LA DIPLOMATIE HUMANITAIRE ET L'ÉPURATION RELIGIEUSE
En 2006, plus de 23 000 Irakiens ont demandé le droit d'asile et c'est la Suède qui a reçu le plus gros contingent de demandeurs, près de 9 000, pour un peu plus de 100 seulement en France même si dans la région de Sarcelles (Val-d'Oise) résident déjà quelque 10 000 chaldéens, presque tous d'ailleurs originaires de Turquie.
Il reste quelque 500 000 chaldéens en Irak. Faut-il accueillir, plus ou moins bien, ceux que la France est devenue incapable de protéger comme elle l'a fait pour les catholiques du Tonkin, les Français d'Algérie et beaucoup de chrétiens du Liban, tous victimes d'une épuration ethnico-religieuse?

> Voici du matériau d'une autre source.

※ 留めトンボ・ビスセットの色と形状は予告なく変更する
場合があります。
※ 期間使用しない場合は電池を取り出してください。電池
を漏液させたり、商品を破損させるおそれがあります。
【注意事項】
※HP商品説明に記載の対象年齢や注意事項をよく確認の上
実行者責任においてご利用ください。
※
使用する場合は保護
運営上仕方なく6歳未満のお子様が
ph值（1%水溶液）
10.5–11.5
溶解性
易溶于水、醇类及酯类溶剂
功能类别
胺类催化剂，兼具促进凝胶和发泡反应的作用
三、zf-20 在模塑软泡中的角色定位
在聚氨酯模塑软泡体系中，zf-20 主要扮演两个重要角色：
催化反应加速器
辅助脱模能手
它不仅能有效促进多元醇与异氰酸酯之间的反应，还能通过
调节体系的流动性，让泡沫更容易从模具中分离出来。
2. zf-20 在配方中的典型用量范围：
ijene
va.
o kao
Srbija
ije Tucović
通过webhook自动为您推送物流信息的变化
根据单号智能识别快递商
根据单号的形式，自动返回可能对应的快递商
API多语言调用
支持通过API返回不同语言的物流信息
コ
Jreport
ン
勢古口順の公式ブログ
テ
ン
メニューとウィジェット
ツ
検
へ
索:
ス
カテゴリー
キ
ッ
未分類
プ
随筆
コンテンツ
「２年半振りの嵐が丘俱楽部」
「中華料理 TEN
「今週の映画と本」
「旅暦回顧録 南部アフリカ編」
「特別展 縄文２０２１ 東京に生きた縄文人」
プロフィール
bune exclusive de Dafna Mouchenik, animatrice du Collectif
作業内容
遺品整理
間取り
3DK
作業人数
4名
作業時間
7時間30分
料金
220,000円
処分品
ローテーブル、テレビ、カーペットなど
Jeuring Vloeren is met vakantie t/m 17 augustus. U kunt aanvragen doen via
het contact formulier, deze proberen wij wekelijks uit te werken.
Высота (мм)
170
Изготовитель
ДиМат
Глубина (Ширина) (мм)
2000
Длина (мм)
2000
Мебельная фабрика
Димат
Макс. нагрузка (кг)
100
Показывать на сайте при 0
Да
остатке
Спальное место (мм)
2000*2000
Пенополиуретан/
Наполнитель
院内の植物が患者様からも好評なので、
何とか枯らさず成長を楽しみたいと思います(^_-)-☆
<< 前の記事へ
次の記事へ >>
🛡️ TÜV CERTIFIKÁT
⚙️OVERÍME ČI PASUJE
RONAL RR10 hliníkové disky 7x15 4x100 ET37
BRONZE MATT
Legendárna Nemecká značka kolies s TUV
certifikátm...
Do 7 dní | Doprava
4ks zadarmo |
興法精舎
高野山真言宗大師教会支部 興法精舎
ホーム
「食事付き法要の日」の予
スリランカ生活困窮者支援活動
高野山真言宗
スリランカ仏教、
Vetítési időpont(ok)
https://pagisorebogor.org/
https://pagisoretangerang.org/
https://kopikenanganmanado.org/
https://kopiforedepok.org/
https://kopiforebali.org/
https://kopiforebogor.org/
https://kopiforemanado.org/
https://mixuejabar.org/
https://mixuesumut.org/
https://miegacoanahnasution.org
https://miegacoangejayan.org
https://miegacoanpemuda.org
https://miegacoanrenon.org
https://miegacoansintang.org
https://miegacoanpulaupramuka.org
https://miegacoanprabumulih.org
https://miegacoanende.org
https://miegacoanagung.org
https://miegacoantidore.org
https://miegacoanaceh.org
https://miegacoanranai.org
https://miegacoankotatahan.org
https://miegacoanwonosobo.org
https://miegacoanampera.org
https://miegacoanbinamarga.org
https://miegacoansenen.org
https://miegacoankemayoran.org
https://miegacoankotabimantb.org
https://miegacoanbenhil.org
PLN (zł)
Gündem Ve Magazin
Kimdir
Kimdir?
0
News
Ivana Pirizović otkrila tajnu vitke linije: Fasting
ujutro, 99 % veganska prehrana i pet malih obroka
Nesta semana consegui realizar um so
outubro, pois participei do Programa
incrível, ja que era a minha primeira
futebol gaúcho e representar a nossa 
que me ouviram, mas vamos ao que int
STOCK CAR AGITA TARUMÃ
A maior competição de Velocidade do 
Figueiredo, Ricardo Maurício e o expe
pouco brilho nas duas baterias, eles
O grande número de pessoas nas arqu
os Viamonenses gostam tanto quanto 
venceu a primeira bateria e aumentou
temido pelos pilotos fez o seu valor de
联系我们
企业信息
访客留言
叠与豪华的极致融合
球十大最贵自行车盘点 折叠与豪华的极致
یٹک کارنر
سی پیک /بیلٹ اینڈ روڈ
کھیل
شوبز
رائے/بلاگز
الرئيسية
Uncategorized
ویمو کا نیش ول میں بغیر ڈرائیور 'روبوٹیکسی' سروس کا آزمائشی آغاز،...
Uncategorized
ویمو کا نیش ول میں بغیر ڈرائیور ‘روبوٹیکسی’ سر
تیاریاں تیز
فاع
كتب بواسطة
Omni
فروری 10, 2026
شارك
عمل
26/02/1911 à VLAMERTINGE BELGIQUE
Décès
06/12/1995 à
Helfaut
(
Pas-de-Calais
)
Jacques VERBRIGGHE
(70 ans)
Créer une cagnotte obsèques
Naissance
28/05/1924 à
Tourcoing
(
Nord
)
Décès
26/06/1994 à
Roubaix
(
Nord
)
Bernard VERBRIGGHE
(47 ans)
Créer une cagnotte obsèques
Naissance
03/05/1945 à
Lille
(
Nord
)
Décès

La présence française moderne au Levant avait été relancée par la persécution des chrétiens d'Orient au secours desquels nous nous étions portés. Mais si Kouchner avait été le ministre de Napoléon III, nul doute que les maronites auraient depuis longtemps tous quitté le Liban.
Les chrétiens du Proche-Orient, coptes en Egypte, maronites au Liban, chaldéens en Irak, Grecs et Arméniens en Turquie, melkites ou orthodoxes en Syrie ou encore Palestiniens de Bethléem, connaissent depuis près d'un siècle un exode accéléré et silencieux, étant chassés de leur terre ancestrale par la guerre et le flux de l'islam, avec la complicité des dirigeants "chrétiens".
Jusqu'au VIle siècle, le Proche-Orient était presque exclusivement chrétien. L'islam l'a supplanté par la force. Deux grandes étapes: la conquête arabe qui islamise l'Egypte et le Levant en six ans à peine, de 636 à 642 ; puis la conquête turque qui grignote l'Asie mineure entre le Xe et le XVe siècle. A deux reprises, une modification du rapport de forces global entre islam et chrétienté a permis aux Eglises d'Orient de reprendre souffle et même de connaître une brève renaissance: les Croisades, du XIe au XIIIe siècles; et surtout l'expansion européenne moderne, à partir du XVIIIe siècle. Mais la fin de la domination occidentale annule ces acquis du jour au lendemain. Près de 10 % de chrétiens en Irak en 1920 (300000 sur 3 millions d'habitants), moins de 3 % aujourd'hui. L'un des « actes fondateurs » de l'Irak arabe fut le massacre, en 1932, de plusieurs milliers d'Assyro-chrétiens du nord du pays, de langue araméenne, et l'expulsion de plusieurs dizaines de milliers de survivants. Il est vrai que cette communauté réclamait la création d'un Etat autonome, comme aujourd'hui les Kurdes ou les chiites. Mais le "tyran" Saddam Hussein avait pour ministre des Affaires étrangères et vice-Premier ministre le chaldéen Tarek Aziz, toujours prisonnier des Américains.
Au Liban, en 1932, les chrétiens étaient majoritaires (800 000 sur 1,5 million d'âmes). Après diverses turbulences et surtout la longue guerre civile de 1975-1990, ils sont certes 1,5 million, mais cela ne représente plus que 27 % de la population totale (4,5 millions) et plus de la moitié d'entre eux sont des «réfugiés de l'intérieur », chassés de leur ville ou village d'origine et contraints de se réinstaller dans les derniers bastions à majorité chrétienne, comme la banlieue Est de Beyrouth. A l'inverse, la diaspora libanaise chrétienne qui s'est constituée en Europe, aux Amériques, en Afrique subsaharienne, en Australie, compterait 6 millions d'âmes, dont 2 millions aux Etats-Unis.
Toutes les diasporas n'ont pas vocation à revenir un jour dans leur berceau historique. Si le retour au Liban des maronites reste peu probable mais envisageable, celui des chaldéens, s'ils quittaient l'Irak, serait sûrement définitif et scellerait funestement le dernier chapitre des "nettoyages" antichrétiens encouragés par Kouchner depuis son gouvernorat au Kossovo.